AIM OF THE TASK: Start at the line containing "109. Defendant is" and transcribe every line exactly through the end of the records below, and only those lines.

===== DATA TO PROCESS

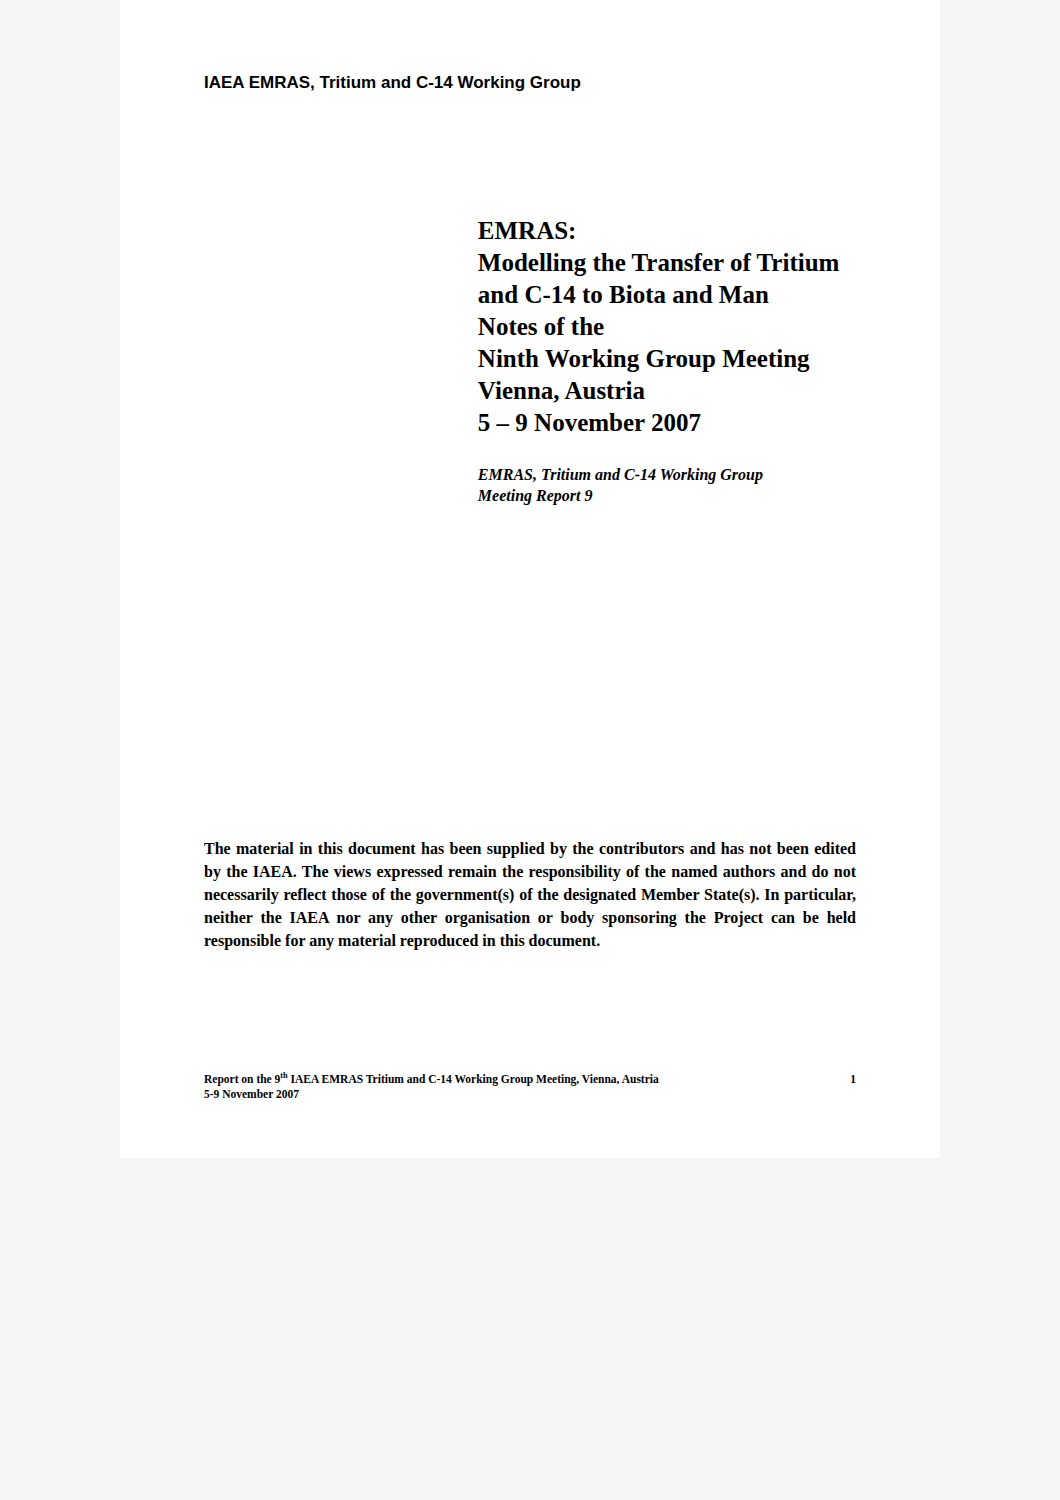IAEA EMRAS, Tritium and C-14 Working Group
EMRAS:
Modelling the Transfer of Tritium and C-14 to Biota and Man
Notes of the
Ninth Working Group Meeting
Vienna, Austria
5 – 9 November 2007
EMRAS, Tritium and C-14 Working Group
Meeting Report 9
The material in this document has been supplied by the contributors and has not been edited by the IAEA. The views expressed remain the responsibility of the named authors and do not necessarily reflect those of the government(s) of the designated Member State(s). In particular, neither the IAEA nor any other organisation or body sponsoring the Project can be held responsible for any material reproduced in this document.
Report on the 9th IAEA EMRAS Tritium and C-14 Working Group Meeting, Vienna, Austria
5-9 November 2007
1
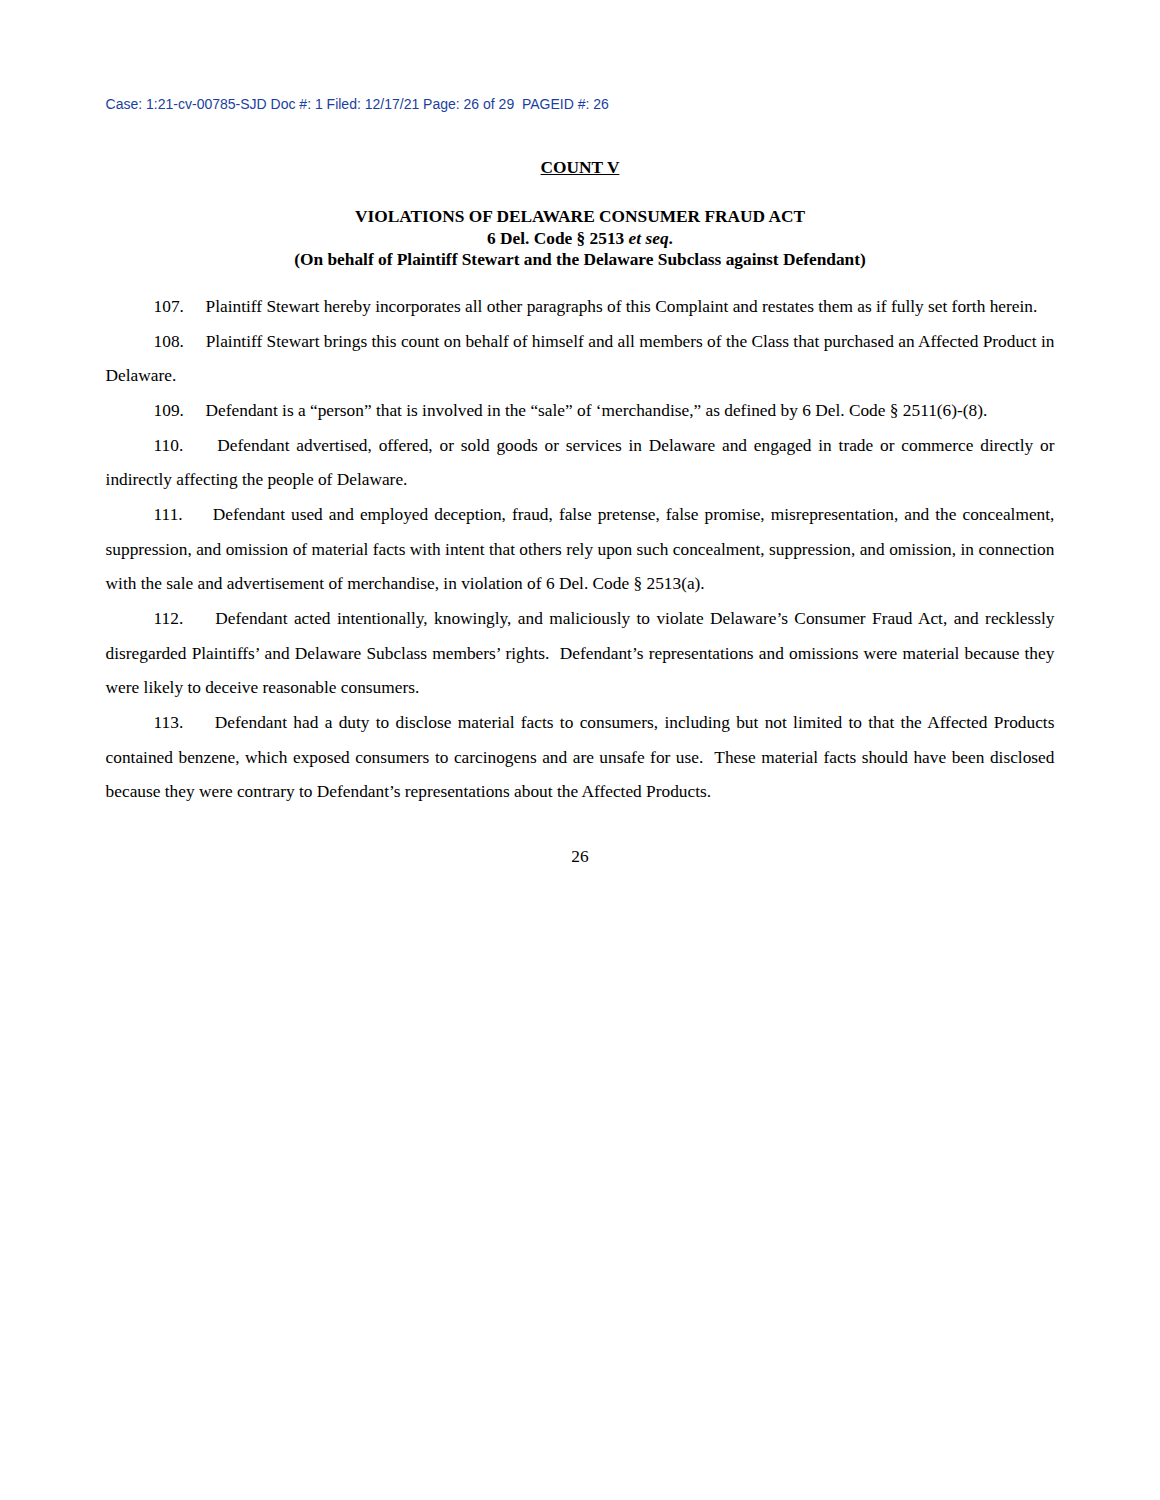Case: 1:21-cv-00785-SJD Doc #: 1 Filed: 12/17/21 Page: 26 of 29 PAGEID #: 26
COUNT V
VIOLATIONS OF DELAWARE CONSUMER FRAUD ACT 6 Del. Code § 2513 et seq. (On behalf of Plaintiff Stewart and the Delaware Subclass against Defendant)
107. Plaintiff Stewart hereby incorporates all other paragraphs of this Complaint and restates them as if fully set forth herein.
108. Plaintiff Stewart brings this count on behalf of himself and all members of the Class that purchased an Affected Product in Delaware.
109. Defendant is a “person” that is involved in the “sale” of ‘merchandise,” as defined by 6 Del. Code § 2511(6)-(8).
110. Defendant advertised, offered, or sold goods or services in Delaware and engaged in trade or commerce directly or indirectly affecting the people of Delaware.
111. Defendant used and employed deception, fraud, false pretense, false promise, misrepresentation, and the concealment, suppression, and omission of material facts with intent that others rely upon such concealment, suppression, and omission, in connection with the sale and advertisement of merchandise, in violation of 6 Del. Code § 2513(a).
112. Defendant acted intentionally, knowingly, and maliciously to violate Delaware’s Consumer Fraud Act, and recklessly disregarded Plaintiffs’ and Delaware Subclass members’ rights. Defendant’s representations and omissions were material because they were likely to deceive reasonable consumers.
113. Defendant had a duty to disclose material facts to consumers, including but not limited to that the Affected Products contained benzene, which exposed consumers to carcinogens and are unsafe for use. These material facts should have been disclosed because they were contrary to Defendant’s representations about the Affected Products.
26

==========

RESPONSE TO THE TASK:
109. Defendant is a “person” that is involved in the “sale” of ‘merchandise,” as defined by 6 Del. Code § 2511(6)-(8).
110. Defendant advertised, offered, or sold goods or services in Delaware and engaged in trade or commerce directly or indirectly affecting the people of Delaware.
111. Defendant used and employed deception, fraud, false pretense, false promise, misrepresentation, and the concealment, suppression, and omission of material facts with intent that others rely upon such concealment, suppression, and omission, in connection with the sale and advertisement of merchandise, in violation of 6 Del. Code § 2513(a).
112. Defendant acted intentionally, knowingly, and maliciously to violate Delaware’s Consumer Fraud Act, and recklessly disregarded Plaintiffs’ and Delaware Subclass members’ rights. Defendant’s representations and omissions were material because they were likely to deceive reasonable consumers.
113. Defendant had a duty to disclose material facts to consumers, including but not limited to that the Affected Products contained benzene, which exposed consumers to carcinogens and are unsafe for use. These material facts should have been disclosed because they were contrary to Defendant’s representations about the Affected Products.
26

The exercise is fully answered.